PARA EXAMINAR LA CONCIENCIA – INOCENCIA DEL SACERDOTE
«Éste es el Cordero de Dios que quita los pecados del mundo».
Eso es lo que dices tú, sacerdote, exaltando al Hijo de Dios, exaltando su Nombre sobre todo nombre, para que «al Nombre de Jesús toda rodilla se doble».
Inocencia, eso es lo que exaltas, sacerdote, en el altar.
Inocencia que derrama su sangre en un único y eterno sacrificio, para salvar a los que han perdido esa inocencia por el pecado original, para devolverles la pureza y la dignidad.
Inocencia en el pesebre y en la cruz, que no puede ser corrompida, porque es inocencia divina que purifica, que sana, que salva, que redime, que alimenta, que da vida.
Inocencia que resucita para permanecer en medio de un mundo que necesita la sangre y la carne del Cordero de Dios, en sacrificio para el perdón de los pecados del mundo.
Inocencia nacida de la inocencia de una mujer, que fue creada en la pureza, para permanecer en la inocencia, siendo modelo y siendo ejemplo de Aquel que vino al mundo haciéndose obediente hasta la muerte y una muerte de cruz; en la inocencia de una pequeña creatura entregada en manos de la iniquidad, de la insolencia, de la inmundicia, de la barbaridad, de la miseria de los hombres y del pecado.
Inocencia que renueva con su sangre, y hace nuevas todas las cosas con su misericordia.
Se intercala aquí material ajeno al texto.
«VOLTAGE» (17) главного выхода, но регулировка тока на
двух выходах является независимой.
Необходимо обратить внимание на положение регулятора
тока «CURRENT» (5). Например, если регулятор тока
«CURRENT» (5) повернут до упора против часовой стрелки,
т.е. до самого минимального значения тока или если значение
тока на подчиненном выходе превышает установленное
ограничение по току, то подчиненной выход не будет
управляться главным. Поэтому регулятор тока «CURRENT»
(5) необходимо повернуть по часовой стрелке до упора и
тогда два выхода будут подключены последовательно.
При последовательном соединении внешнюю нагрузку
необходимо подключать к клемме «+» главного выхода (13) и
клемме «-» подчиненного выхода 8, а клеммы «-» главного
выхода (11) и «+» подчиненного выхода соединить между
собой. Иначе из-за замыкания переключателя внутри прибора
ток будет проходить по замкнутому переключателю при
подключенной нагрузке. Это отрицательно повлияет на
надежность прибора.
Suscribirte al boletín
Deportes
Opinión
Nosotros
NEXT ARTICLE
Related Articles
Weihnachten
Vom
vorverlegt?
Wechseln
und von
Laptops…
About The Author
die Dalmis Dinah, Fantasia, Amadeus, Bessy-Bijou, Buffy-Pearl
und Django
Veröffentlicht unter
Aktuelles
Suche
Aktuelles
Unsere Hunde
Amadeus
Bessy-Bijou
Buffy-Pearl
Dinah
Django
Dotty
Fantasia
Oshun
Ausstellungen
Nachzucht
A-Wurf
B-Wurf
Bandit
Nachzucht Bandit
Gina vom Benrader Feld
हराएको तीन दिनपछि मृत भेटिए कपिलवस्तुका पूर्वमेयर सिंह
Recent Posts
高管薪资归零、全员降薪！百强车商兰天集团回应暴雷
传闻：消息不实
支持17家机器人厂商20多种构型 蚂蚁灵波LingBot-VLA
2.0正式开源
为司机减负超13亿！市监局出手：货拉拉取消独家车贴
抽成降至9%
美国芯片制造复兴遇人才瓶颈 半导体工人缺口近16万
Inocencia plasmada en tu corazón, sacerdote, porque es lo que el sacerdote representa. Pero la inocencia del sacerdote es corruptible, es tentada, es manchada, es destruida, y daña la inocencia de los que ellos mismos hacen nacer a la vida, bañándolos de inocencia con el agua del bautismo.
Date cuenta, sacerdote: eres la imagen de Cristo. Representas la pureza y la inocencia del Cordero de Dios que quita los pecados del mundo, y que exaltas todos los días entre tus manos.
Date cuenta, sacerdote, que eres tú quien exalta su nombre. Por tanto, deben ser tus rodillas las primeras que se doblen. Y debe ser preservada tu pureza, para que tu inocencia sea exaltada entre tus manos, uniendo tus sacrificios al único y verdadero sacrificio del Cordero de Dios que quita los pecados del mundo, para que todos los invitados al Banquete del Señor sean purificados, limpiados, perdonados, redimidos, salvados y dignos de participar con Cristo, por Él y en Él, de la vida eterna, a través de la pureza de tus manos y de la inocencia de tu corazón.
Inocencia que te hace ser como niño y alcanzar la santidad, porque de los niños es el Reino de los Cielos.
Inocencia que tú mismo renuevas en cada alma, cuando, configurado con el Cordero de Dios, perdonas y absuelves los pecados de aquellos que, humillados, se acercan al confesionario para revestirse de pureza y ser dignos de participar del Banquete del Señor.
Inocencia que tú mismo, sacerdote, puedes y debes alcanzar a ejemplo de aquellos que tú mismo dignificas, humillándote y pidiendo perdón en el confesionario a través de otro que, como tú, ha sido bendecido con la gracia de Dios, para ser y representar al único Cordero de Dios que quita los pecados del mundo.
Sacerdote, dignifica tu entrega, configurando tu corazón con Aquel a quien representas y exaltas en el altar entre tus manos, cuando exaltas su Nombre, y que, en esa inocencia, eres tú el Cristo inocente, crucificado en la cruz, y que derrama su sangre inocente para el perdón de los pecados del mundo, a través de tus benditas manos, y que merece la pureza y la inocencia de esas manos que tocan y exaltan su Cuerpo y su Sangre inocente, que da vida, que redime, que perdona, que sana, que salva, que alimenta y que justifica la inocencia de los hombres para la vida eterna.
Renueva la inocencia de tu alma, la pureza de tus manos y la dignidad de tu corazón, que te hace exaltar tu nombre y llamarte a ti mismo “sacerdote”.